From: Giorgos Keramidas
Subject: Re: Workflow to accumulate individual changes?
Date: Thu, 31 Dec 2009 00:54:39 +0200
User-agent: Gnus/5.13 (Gnus v5.13) Emacs/23.1.90 (berkeley-unix)

On Wed, 30 Dec 2009 22:34:07 +0100, Juanma Barranquero <address@hidden> wrote:
> Let's suppose I want to create a local post-23.2 branch where I do
> want to commit small changes to install on the trunk post-release. I
> don't want to be forced to create a task branch for every one of them,
> because they are small changes, and a new branch implies having to
> bootstrap[1] anew. So I'd like to accumulate the changes into a single
> branch.
> Once the trunk is open again, what would be the procedure to install
> the changes? Obviously not "bzr merge ../post-23.2", because that
> would create a single [merge] commit. Will I be forced to repeat "bzr
> log" and "bzr merge --revision=REVID ../post-23.2" for each change?
> That seems a bit cumbersome. Is there any way to simplify it? Perhaps
> a plugin?

Hi Juanma,

If the changes are separate commits, it *may* be simple to avoid a
gazillion merges (one for each small change) by using the rebase plugin
of bazaar.  This way instead of having a history like

      [1]         [2]         [3]
     /           /           /
    o --- o --- o --- o --- o --- o

with 'o' revisions being trunk commits and local changes [1], [2] and
[3] forking from several different ancestor changesets, you can keep
your changes in a local branch like this

    o --- o --- o --- o --- o --- o --- [1] --- [2] --- [3]
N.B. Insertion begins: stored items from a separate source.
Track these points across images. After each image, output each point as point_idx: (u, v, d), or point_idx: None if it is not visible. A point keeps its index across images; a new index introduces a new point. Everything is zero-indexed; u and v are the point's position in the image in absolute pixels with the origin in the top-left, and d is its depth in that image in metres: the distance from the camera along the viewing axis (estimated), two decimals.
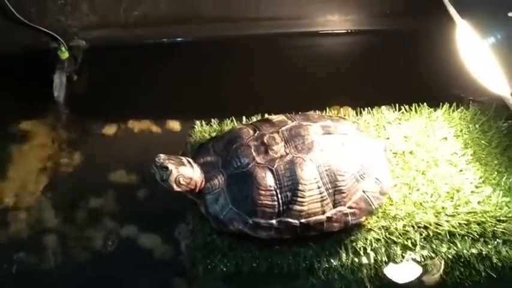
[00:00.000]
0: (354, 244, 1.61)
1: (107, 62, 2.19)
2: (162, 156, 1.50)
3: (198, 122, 1.84)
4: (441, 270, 1.59)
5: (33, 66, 2.17)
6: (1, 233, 1.68)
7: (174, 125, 1.98)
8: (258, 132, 1.57)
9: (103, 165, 1.85)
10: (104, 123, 1.98)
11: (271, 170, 1.50)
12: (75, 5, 2.14)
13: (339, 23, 2.32)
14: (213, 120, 1.85)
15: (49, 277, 1.59)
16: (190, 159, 1.55)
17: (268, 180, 1.49)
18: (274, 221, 1.50)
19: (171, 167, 1.48)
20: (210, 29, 2.24)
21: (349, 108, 1.95)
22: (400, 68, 2.28)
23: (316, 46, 2.42)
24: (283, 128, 1.58)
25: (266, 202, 1.49)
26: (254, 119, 1.79)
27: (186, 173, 1.50)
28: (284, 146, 1.54)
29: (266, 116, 1.77)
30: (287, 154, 1.53)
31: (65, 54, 2.17)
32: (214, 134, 1.83)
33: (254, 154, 1.48)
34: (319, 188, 1.52)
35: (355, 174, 1.56)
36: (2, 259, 1.61)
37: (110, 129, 1.97)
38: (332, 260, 1.59)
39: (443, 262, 1.59)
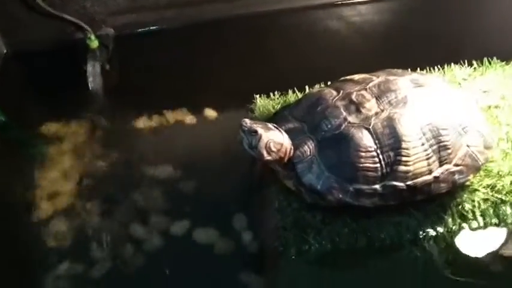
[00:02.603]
0: (460, 207, 1.44)
1: (137, 49, 2.08)
2: (247, 120, 1.32)
3: (257, 96, 1.74)
4: None
5: (61, 61, 2.04)
6: (42, 241, 1.52)
7: (210, 112, 1.83)
8: (342, 91, 1.42)
9: (142, 159, 1.70)
10: (140, 115, 1.83)
11: (368, 129, 1.34)
12: None
13: None
14: (271, 94, 1.72)
15: (101, 285, 1.42)
16: (275, 125, 1.37)
17: (367, 140, 1.33)
18: (377, 186, 1.33)
19: (260, 131, 1.30)
20: (240, 6, 2.13)
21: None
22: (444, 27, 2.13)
23: (350, 17, 2.26)
24: (370, 85, 1.42)
25: (367, 165, 1.32)
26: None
27: (276, 138, 1.33)
28: (376, 102, 1.38)
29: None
30: (382, 110, 1.36)
31: (94, 43, 2.01)
32: (278, 106, 1.70)
33: (345, 114, 1.34)
34: (423, 144, 1.35)
35: (457, 128, 1.39)
36: (46, 270, 1.44)
37: (146, 121, 1.82)
38: (438, 228, 1.42)
39: None
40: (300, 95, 1.69)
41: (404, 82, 1.42)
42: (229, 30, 2.15)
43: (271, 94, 1.74)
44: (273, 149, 1.32)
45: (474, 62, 1.81)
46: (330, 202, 1.33)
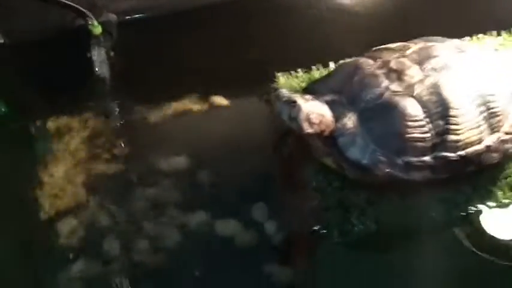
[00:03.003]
0: (510, 179, 1.34)
1: (141, 35, 1.96)
2: (284, 90, 1.24)
3: (279, 75, 1.66)
4: None
5: (63, 49, 1.90)
6: (53, 241, 1.41)
7: (220, 99, 1.74)
8: (379, 60, 1.34)
9: (154, 151, 1.60)
10: (148, 104, 1.73)
11: (413, 97, 1.25)
12: None
13: None
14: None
15: (119, 285, 1.31)
16: (311, 96, 1.28)
17: (412, 108, 1.24)
18: (428, 158, 1.24)
19: (299, 101, 1.21)
20: None
21: None
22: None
23: None
24: (409, 52, 1.34)
25: (415, 135, 1.23)
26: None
27: (317, 109, 1.24)
28: (419, 69, 1.30)
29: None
30: (426, 77, 1.28)
31: (98, 29, 1.88)
32: (304, 84, 1.60)
33: (386, 82, 1.26)
34: (472, 112, 1.26)
35: (505, 93, 1.31)
36: (59, 271, 1.34)
37: (155, 111, 1.72)
38: (489, 203, 1.33)
39: None
40: (324, 71, 1.64)
41: (445, 48, 1.35)
42: (237, 12, 2.04)
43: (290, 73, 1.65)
44: (315, 121, 1.23)
45: (503, 33, 1.74)
46: (377, 177, 1.24)
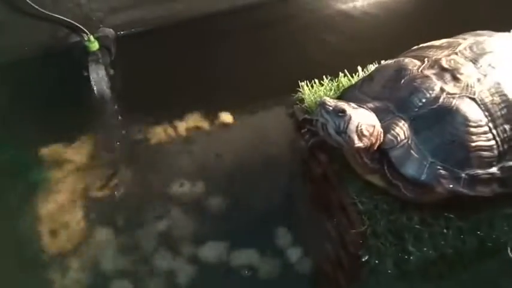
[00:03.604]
0: None
1: (141, 50, 1.87)
2: (328, 98, 1.07)
3: (303, 84, 1.53)
4: None
5: (57, 68, 1.81)
6: (54, 285, 1.28)
7: (227, 117, 1.65)
8: (426, 59, 1.19)
9: (159, 176, 1.51)
10: (152, 125, 1.64)
11: (473, 99, 1.10)
12: None
13: None
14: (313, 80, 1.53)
15: None
16: (358, 104, 1.11)
17: (474, 112, 1.09)
18: (495, 169, 1.09)
19: (349, 110, 1.05)
20: None
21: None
22: None
23: None
24: (460, 48, 1.20)
25: (480, 143, 1.09)
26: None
27: (367, 119, 1.08)
28: (474, 66, 1.15)
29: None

Every time you "bzr pull" from the trunk, you can re-rebase your local
changesets on top of the new trunk.

Without rebase, you would have to merge each one of [1], [2] and [3]
separately, resulting in a final history similar to:

      [1] ----------------------------.
     /                                 \
    o --- o --- o --- o --- o --- o --- [m1] --- [m2] --- [m3]
                 \           \                  /         /
                  [2]         [3] ------------ / --------'
                    \                         /

with one merge changeset for each local patch.  This is a moderately
complex history graph, that is mostly readable for three local changes,
but things quickly get messy with, say, upwards of 20 local patches.

The mostly linear history of rebased changesets is easier to read for
local patches.  At least it is for me.

The good thing about keeping a local set of patches rebased to the
latest version of turnk is that you can start developing the patches
with revision N of the trunk:

    o --- o --- [N] --- [1] --- [2]

then you cal pull as many times as necessary from the trunk (pull
revisions marked with '*' below:

    o --- o --- [N] --- o --- * --- o --- o --- * --- [1] --- [2]

and keep the local patches rebased until they are 'done'.  When they are
ready for trunk, you can simply "bzr push" them and stop rebasing the
local patches.  They are not part of trunk and everyone will see them.

The down-sides of rebasing that I know of are:

  (1) You cannot publish the rebased changesets and then rebase them
      again.  People who pulled the `old' rebase will still have it in
      their local branch and you cannot do anything to delete *their*
      local changes.

  (2) Rebasing modifies the history but does not necessarily leave any
      trace of the old state of the branch.  So if you discover that you
      botched the rebase or one of the merges that happened *during* the
      rebase, you are screwed.  Keeping a backup copy of the local
      branch *before* a rebase operation (e.g. a tarball) is always a
      good idea.

  (3) Rebasing in a bound branch is probably a bad idea.  I am not sure
      how well the plugin will work with changes that are already pushed
      to the remote side of a bound branch.  It is very likely that it
      will create a very messed up branch state both in the local and
      the remote side of the world.

Having said that I've previously posted a, admittedly rather minimal,
example of instructions for the installation and the commands of the
bzr-rebase plugin at
It may be worth expanding on this if you think it would help you keep a
set of local-only patches until they are ready for the public trunk.